Kate had disgraced the family, Bonny said. Now she was on the police files, marked for life. Bonny seemed to take this very seriously. (Her sunburn gave her a hectic, intense look.) Because the cottage had no telephone, the Ocean City police had had to call the Bethany police and have them notify the Gowers. Naturally, therefore, the news would be everywhere now. Saturday, at breakfast, Bonny laid a blazing hand on Louisa’s arm and asked Kate, “How do you think your grandma feels? Her late husband’s name, which up till now has been unbesmirched.” Morgan had never heard her use the word “unbesmirched” before, and he wasn’t even sure that it existed. He took some time thinking it over. Louisa, meanwhile, went on calmly spooning grapefruit. “What do you say, Mother?” Bonny asked her.

Louisa peered out of her sunken eyes and said, “Well, I don’t know what all the fuss is about. We used to give little babies marijuana any old time. It soothed their teething.”

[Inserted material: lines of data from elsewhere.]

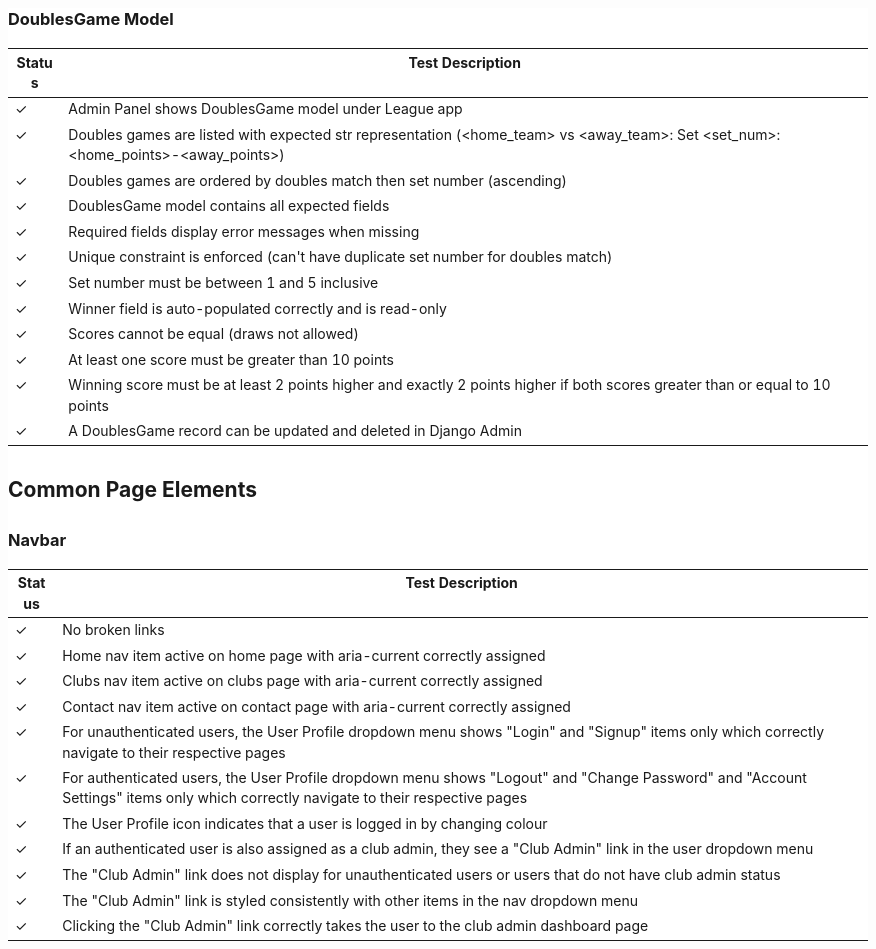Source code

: 
### DoublesGame Model

| Status  | Test Description |
| ---     | ---              |
| ✓ | Admin Panel shows DoublesGame model under League app |
| ✓ | Doubles games are listed with expected str representation (<home_team> vs <away_team>: Set <set_num>: <home_points>-<away_points>) |
| ✓ | Doubles games are ordered by doubles match then set number (ascending) |
| ✓ | DoublesGame model contains all expected fields |
| ✓ | Required fields display error messages when missing |
| ✓ | Unique constraint is enforced (can't have duplicate set number for doubles match) |
| ✓ | Set number must be between 1 and 5 inclusive |
| ✓ | Winner field is auto-populated correctly and is read-only |
| ✓ | Scores cannot be equal (draws not allowed) |
| ✓ | At least one score must be greater than 10 points  |
| ✓ | Winning score must be at least 2 points higher and exactly 2 points higher if both scores greater than or equal to 10 points |
| ✓ | A DoublesGame record can be updated and deleted in Django Admin |

## Common Page Elements

### Navbar

| Status  | Test Description |
| ---     | ---              |
| ✓ | No broken links |
| ✓ | Home nav item active on home page with aria-current correctly assigned |
| ✓ | Clubs nav item active on clubs page with aria-current correctly assigned |
| ✓ | Contact nav item active on contact page with aria-current correctly assigned |
| ✓ | For unauthenticated users, the User Profile dropdown menu shows "Login" and "Signup" items only which correctly navigate to their respective pages |
| ✓ | For authenticated users, the User Profile dropdown menu shows "Logout" and "Change Password" and "Account Settings" items only which correctly navigate to their respective pages |
| ✓ | The User Profile icon indicates that a user is logged in by changing colour |
| ✓ | If an authenticated user is also assigned as a club admin, they see a "Club Admin" link in the user dropdown menu |
| ✓ | The "Club Admin" link does not display for unauthenticated users or users that do not have club admin status |
| ✓ | The "Club Admin" link is styled consistently with other items in the nav dropdown menu |
| ✓ | Clicking the "Club Admin" link correctly takes the user to the club admin dashboard page |
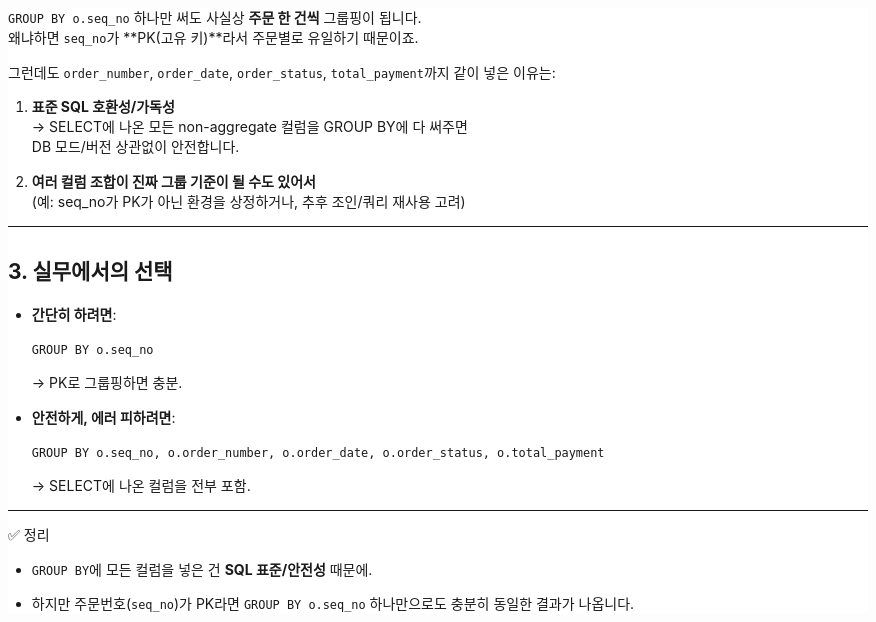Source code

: `GROUP BY o.seq_no` 하나만 써도 사실상 **주문 한 건씩** 그룹핑이 됩니다.  
왜냐하면 `seq_no`가 **PK(고유 키)**라서 주문별로 유일하기 때문이죠.

그런데도 `order_number`, `order_date`, `order_status`, `total_payment`까지 같이 넣은 이유는:

1. **표준 SQL 호환성/가독성**  
    → SELECT에 나온 모든 non-aggregate 컬럼을 GROUP BY에 다 써주면  
    DB 모드/버전 상관없이 안전합니다.
    
2. **여러 컬럼 조합이 진짜 그룹 기준이 될 수도 있어서**  
    (예: seq_no가 PK가 아닌 환경을 상정하거나, 추후 조인/쿼리 재사용 고려)
    

---

## 3. 실무에서의 선택

- **간단히 하려면**:
    
    `GROUP BY o.seq_no`
    
    → PK로 그룹핑하면 충분.
    
- **안전하게, 에러 피하려면**:
    
    `GROUP BY o.seq_no, o.order_number, o.order_date, o.order_status, o.total_payment`
    
    → SELECT에 나온 컬럼을 전부 포함.
    

---

✅ 정리

- `GROUP BY`에 모든 컬럼을 넣은 건 **SQL 표준/안전성** 때문에.
    
- 하지만 주문번호(`seq_no`)가 PK라면 `GROUP BY o.seq_no` 하나만으로도 충분히 동일한 결과가 나옵니다.
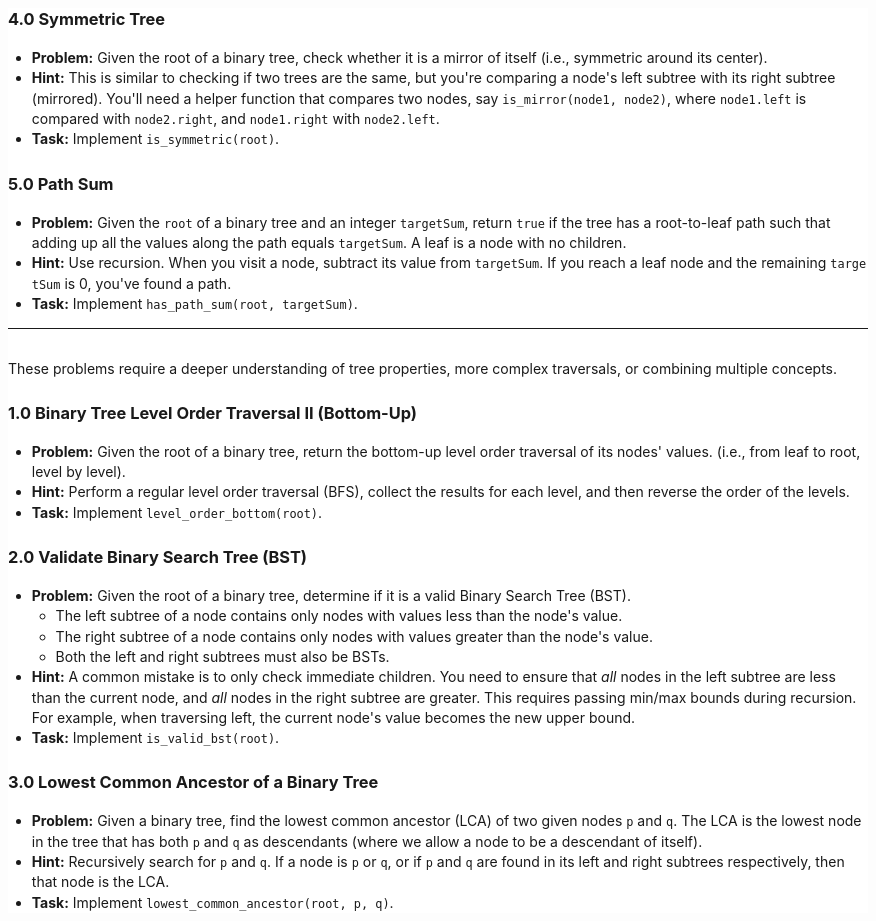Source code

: ### 4.0 Symmetric Tree
*   **Problem:** Given the root of a binary tree, check whether it is a mirror
    of itself (i.e., symmetric around its center).
*   **Hint:** This is similar to checking if two trees are the same, but you're
    comparing a node's left subtree with its right subtree (mirrored). You'll
    need a helper function that compares two nodes, say `is_mirror(node1,
    node2)`, where `node1.left` is compared with `node2.right`, and
    `node1.right` with `node2.left`.
*   **Task:** Implement `is_symmetric(root)`.

### 5.0 Path Sum
*   **Problem:** Given the `root` of a binary tree and an integer `targetSum`,
    return `true` if the tree has a root-to-leaf path such that adding up all
    the values along the path equals `targetSum`. A leaf is a node with no
    children.
*   **Hint:** Use recursion. When you visit a node, subtract its value from
    `targetSum`. If you reach a leaf node and the remaining `targetSum` is 0,
    you've found a path.
*   **Task:** Implement `has_path_sum(root, targetSum)`.

---

##

These problems require a deeper understanding of tree properties, more complex
traversals, or combining multiple concepts.

### 1.0 Binary Tree Level Order Traversal II (Bottom-Up)
*   **Problem:** Given the root of a binary tree, return the bottom-up level
    order traversal of its nodes' values. (i.e., from leaf to root, level by
    level).
*   **Hint:** Perform a regular level order traversal (BFS), collect the
    results for each level, and then reverse the order of the levels.
*   **Task:** Implement `level_order_bottom(root)`.

### 2.0 Validate Binary Search Tree (BST)
*   **Problem:** Given the root of a binary tree, determine if it is a valid
    Binary Search Tree (BST).
    *   The left subtree of a node contains only nodes with values less than
        the node's value.
    *   The right subtree of a node contains only nodes with values greater
        than the node's value.
    *   Both the left and right subtrees must also be BSTs.
*   **Hint:** A common mistake is to only check immediate children. You need to
    ensure that *all* nodes in the left subtree are less than the current
    node, and *all* nodes in the right subtree are greater. This requires
    passing min/max bounds during recursion. For example, when traversing
    left, the current node's value becomes the new upper bound.
*   **Task:** Implement `is_valid_bst(root)`.

### 3.0 Lowest Common Ancestor of a Binary Tree
*   **Problem:** Given a binary tree, find the lowest common ancestor (LCA) of
    two given nodes `p` and `q`. The LCA is the lowest node in the tree that
    has both `p` and `q` as descendants (where we allow a node to be a
    descendant of itself).
*   **Hint:** Recursively search for `p` and `q`. If a node is `p` or `q`, or
    if `p` and `q` are found in its left and right subtrees respectively,
    then that node is the LCA.
*   **Task:** Implement `lowest_common_ancestor(root, p, q)`.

“No, no, Mother, that was belladonna,” Bonny said.

Kate merely looked bored. Brindle blew her nose. The Merediths sat in a row and watched, like members of a jury.

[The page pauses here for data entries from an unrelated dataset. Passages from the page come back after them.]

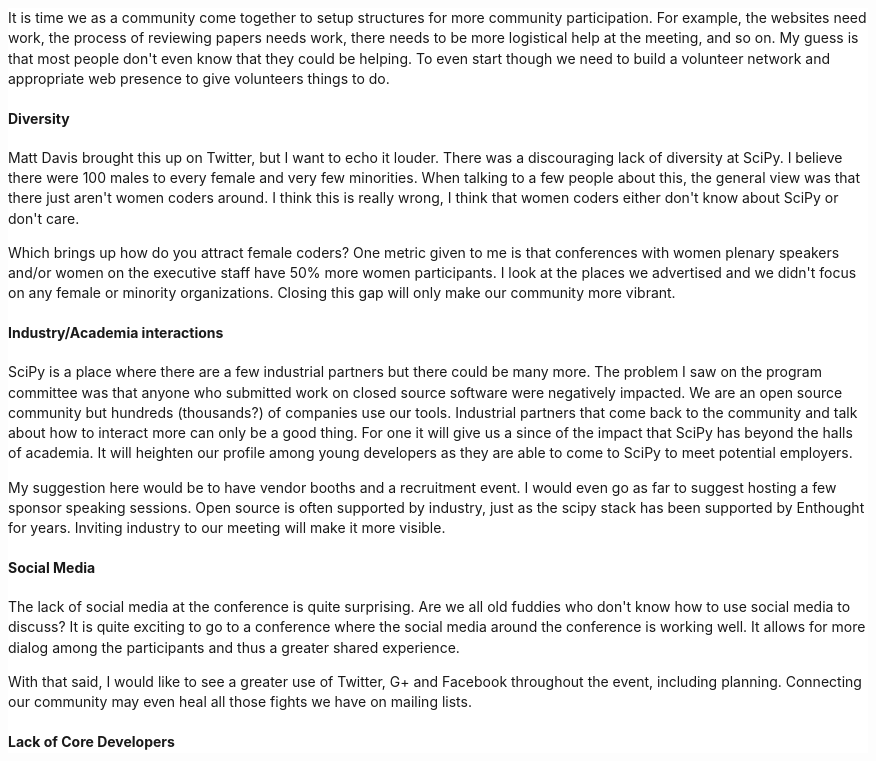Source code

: It is time we as a community come together to setup structures for more
community participation.  For example, the websites need work, the process of
reviewing papers needs work, there needs to be more logistical help at the
meeting, and so on.  My guess is that most people don't even know that they
could be helping. To even start though we need to build a volunteer network and
appropriate web presence to give volunteers things to do.

#### Diversity

Matt Davis brought this up on Twitter, but I want to echo it louder.  There was
a discouraging lack of diversity at SciPy.  I believe there were 100 males to
every female and very few minorities.  When talking to a few people about this,
the general view was that there just aren't women coders around.  I think this is
really wrong, I think that women coders either don't know about SciPy or don't
care.

Which brings up how do you attract female coders?  One metric given to me is
that conferences with women plenary speakers and/or women on the executive
staff have 50% more women participants.  I look at the places we advertised and
we didn't focus on any female or minority organizations.  Closing this gap will
only make our community more vibrant.

#### Industry/Academia interactions

SciPy is a place where there are a few industrial partners but there could be
many more. The problem I saw on the program committee was that anyone who
submitted work on closed source software were negatively impacted.  We are an
open source community but hundreds (thousands?) of companies use our tools.
Industrial partners that come back to the community and talk about how to
interact more can only be a good thing.  For one it will give us a since of the
impact that SciPy has beyond the halls of academia.  It will heighten our
profile among young developers as they are able to come to SciPy to meet
potential employers.  

My suggestion here would be to have vendor booths and a recruitment event.  I
would even go as far to suggest hosting a few sponsor speaking sessions.  Open
source is often supported by industry, just as the scipy stack has been
supported by Enthought for years.  Inviting industry to our meeting will make it
more visible.

#### Social Media

The lack of social media at the conference is quite surprising.  Are we all old
fuddies who don't know how to use social media to discuss?  It is quite
exciting to go to a conference where the social media around the conference is
working well.  It allows for more dialog among the participants and thus a
greater shared experience.  

With that said, I would like to see a greater use of Twitter, G+ and Facebook
throughout the event, including planning. Connecting our community may even
heal all those fights we have on mailing lists.

#### Lack of Core Developers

And on the beach—where the ocean curled and flattened beneath a deep blue bowl of sky, and gulls floated overhead as slow as sails—this group was a motley scramble of blankets, thermoses, sandy towels, an umbrella that bared half its spokes every time the wind flapped past, a squawking radio, and scattered leaves of newspaper. Kate, who had been grounded for the rest of her vacation, flipped angrily through Seventeen. Bonny sweated and shivered in layers of protective garments. The white zinc oxide on her nose and lower lip, along with her huge black sunglasses, gave her the look of some insect creature from a science-fiction movie. Gina dug a hole in the sand and climbed into it. Billy and Priscilla made a spectacle of themselves, lying too close together on their blanket.

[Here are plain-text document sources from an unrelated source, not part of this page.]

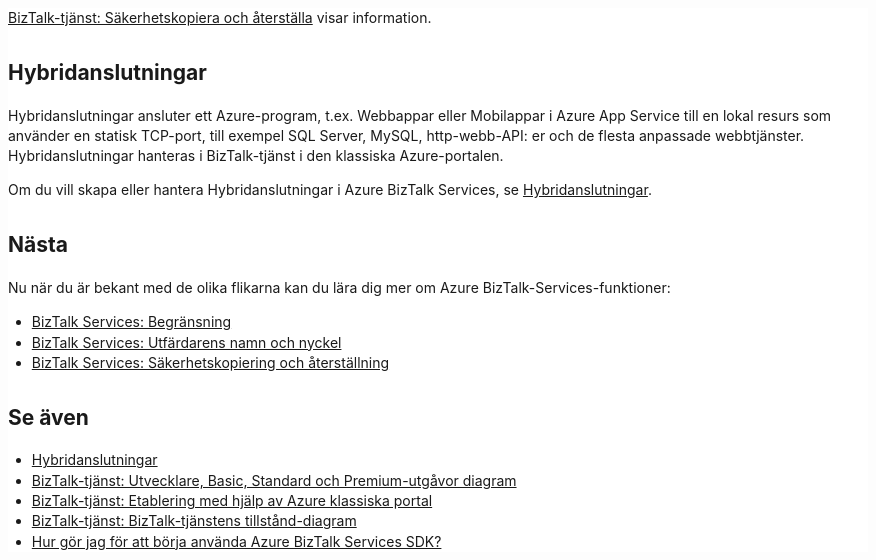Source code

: [BizTalk-tjänst: Säkerhetskopiera och återställa](biztalk-backup-restore.md) visar information. 

## <a name="HybridConnections"></a>Hybridanslutningar
Hybridanslutningar ansluter ett Azure-program, t.ex. Webbappar eller Mobilappar i Azure App Service till en lokal resurs som använder en statisk TCP-port, till exempel SQL Server, MySQL, http-webb-API: er och de flesta anpassade webbtjänster. Hybridanslutningar hanteras i BizTalk-tjänst i den klassiska Azure-portalen.

Om du vill skapa eller hantera Hybridanslutningar i Azure BizTalk Services, se [Hybridanslutningar](integration-hybrid-connection-overview.md).

## <a name="next"></a>Nästa
Nu när du är bekant med de olika flikarna kan du lära dig mer om Azure BizTalk-Services-funktioner:

* [BizTalk Services: Begränsning](biztalk-throttling-thresholds.md)  
* [BizTalk Services: Utfärdarens namn och nyckel](biztalk-issuer-name-issuer-key.md)  
* [BizTalk Services: Säkerhetskopiering och återställning](biztalk-backup-restore.md)

## <a name="see-also"></a>Se även
* [Hybridanslutningar](integration-hybrid-connection-overview.md)  
* [BizTalk-tjänst: Utvecklare, Basic, Standard och Premium-utgåvor diagram](biztalk-editions-feature-chart.md)  
* [BizTalk-tjänst: Etablering med hjälp av Azure klassiska portal](biztalk-provision-services.md)  
* [BizTalk-tjänst: BizTalk-tjänstens tillstånd-diagram](biztalk-service-state-chart.md)  
* [Hur gör jag för att börja använda Azure BizTalk Services SDK?](http://go.microsoft.com/fwlink/p/?LinkID=302335)

[Quickstart]: ./media/biztalk-dashboard-monitor-scale-tabs/QuickStartIcon.png
[AddMetrics]: ./media/biztalk-dashboard-monitor-scale-tabs/WABS_AddMetrics.png
[GrayedMetric]: ./media/biztalk-dashboard-monitor-scale-tabs/WABS_GrayedMetric.png
[EnabledMetric]: ./media/biztalk-dashboard-monitor-scale-tabs/WABS_EnabledMetric.png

And Emily, in an unbecoming pale blue swimsuit that exposed her thin, limp legs, took pictures that were going to turn out poorly, but she would not yield her camera to Morgan. She worried that he would snap her, she said. Morgan swore he wouldn’t. (She was already pasted in his mind as he would like her to be forever-wearing her liquid black skirt and ballet slippers. He would surely not choose to record this other self she had become.) “All I want to do,” he told her, “is photograph some groups. Some action, don’t you see.” He couldn’t bear her finicky delays, the stylized poses she insisted on. Morgan himself was a photographer of great speed and dash; he caught people in clumps, in mid-motion, mid-laugh. Emily picked her way across the sand to one person at a time, stopping every step or so to shake her white feet fastidiously, and then she would take an eternity getting things just right, squinting through the camera, squinting at the sky—as if there were anything that could be done, any adjustments at all to aid a Kodak Instamatic. “Be still, now,” she would tell her subject, but then she’d wait so long that whoever it was grew strained and artificial-looking, and more than once Morgan cried, “Just take it, dammit!